» **Given exercise**
Update the entries from the line holding "1h36. Complete this item only." through the line holding "Recorded: 6h08m58s", inclusive, swapping "specimen entry" for "sample entry" and keeping all else the same. Return only those lines.

----- Material for the task -----

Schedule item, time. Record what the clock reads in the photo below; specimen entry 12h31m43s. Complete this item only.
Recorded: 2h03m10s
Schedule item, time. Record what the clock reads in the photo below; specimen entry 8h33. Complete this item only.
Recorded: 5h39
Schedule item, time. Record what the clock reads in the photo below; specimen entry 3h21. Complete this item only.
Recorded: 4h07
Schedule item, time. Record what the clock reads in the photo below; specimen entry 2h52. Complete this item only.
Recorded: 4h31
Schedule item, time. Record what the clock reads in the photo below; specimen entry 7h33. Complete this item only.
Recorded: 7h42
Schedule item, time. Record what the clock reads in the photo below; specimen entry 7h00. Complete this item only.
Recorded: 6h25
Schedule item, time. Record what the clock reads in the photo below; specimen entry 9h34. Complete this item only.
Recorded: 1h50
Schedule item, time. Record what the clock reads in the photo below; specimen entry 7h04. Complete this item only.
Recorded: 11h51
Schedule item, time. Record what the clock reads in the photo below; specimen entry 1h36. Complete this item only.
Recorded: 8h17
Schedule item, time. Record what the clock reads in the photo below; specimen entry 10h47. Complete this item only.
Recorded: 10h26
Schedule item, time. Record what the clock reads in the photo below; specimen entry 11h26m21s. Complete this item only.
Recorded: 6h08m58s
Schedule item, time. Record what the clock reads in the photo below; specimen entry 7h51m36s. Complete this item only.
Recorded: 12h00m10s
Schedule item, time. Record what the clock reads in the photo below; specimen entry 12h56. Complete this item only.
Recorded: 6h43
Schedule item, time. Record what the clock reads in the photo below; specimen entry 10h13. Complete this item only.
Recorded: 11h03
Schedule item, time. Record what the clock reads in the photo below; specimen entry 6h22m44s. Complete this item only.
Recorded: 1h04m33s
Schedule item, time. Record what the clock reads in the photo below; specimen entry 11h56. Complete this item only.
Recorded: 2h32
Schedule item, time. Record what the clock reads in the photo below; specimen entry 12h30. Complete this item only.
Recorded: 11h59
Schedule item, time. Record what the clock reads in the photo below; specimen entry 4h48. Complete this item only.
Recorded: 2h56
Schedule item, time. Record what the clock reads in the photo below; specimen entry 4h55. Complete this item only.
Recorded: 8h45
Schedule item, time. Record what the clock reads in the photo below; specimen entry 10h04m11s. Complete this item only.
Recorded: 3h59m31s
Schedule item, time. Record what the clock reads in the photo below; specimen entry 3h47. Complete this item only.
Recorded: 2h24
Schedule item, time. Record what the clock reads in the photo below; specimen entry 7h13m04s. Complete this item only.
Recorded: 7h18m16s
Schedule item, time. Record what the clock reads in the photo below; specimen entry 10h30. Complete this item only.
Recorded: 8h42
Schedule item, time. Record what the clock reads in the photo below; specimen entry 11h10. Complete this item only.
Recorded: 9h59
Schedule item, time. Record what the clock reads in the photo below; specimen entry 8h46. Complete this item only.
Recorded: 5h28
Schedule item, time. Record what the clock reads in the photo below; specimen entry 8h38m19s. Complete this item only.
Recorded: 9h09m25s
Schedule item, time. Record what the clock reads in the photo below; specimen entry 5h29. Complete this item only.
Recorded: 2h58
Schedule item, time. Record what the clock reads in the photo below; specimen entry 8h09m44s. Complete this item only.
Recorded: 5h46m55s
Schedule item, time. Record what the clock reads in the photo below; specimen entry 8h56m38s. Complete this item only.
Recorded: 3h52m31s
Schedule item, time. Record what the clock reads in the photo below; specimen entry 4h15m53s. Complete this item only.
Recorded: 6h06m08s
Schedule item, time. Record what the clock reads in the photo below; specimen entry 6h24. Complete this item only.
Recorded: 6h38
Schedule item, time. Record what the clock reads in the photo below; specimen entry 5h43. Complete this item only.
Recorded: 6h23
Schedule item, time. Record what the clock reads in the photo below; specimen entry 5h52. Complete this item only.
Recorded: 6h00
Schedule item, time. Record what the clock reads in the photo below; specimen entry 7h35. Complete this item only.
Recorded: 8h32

-----

» **Correct response**
Schedule item, time. Record what the clock reads in the photo below; sample entry 1h36. Complete this item only.
Recorded: 8h17
Schedule item, time. Record what the clock reads in the photo below; sample entry 10h47. Complete this item only.
Recorded: 10h26
Schedule item, time. Record what the clock reads in the photo below; sample entry 11h26m21s. Complete this item only.
Recorded: 6h08m58s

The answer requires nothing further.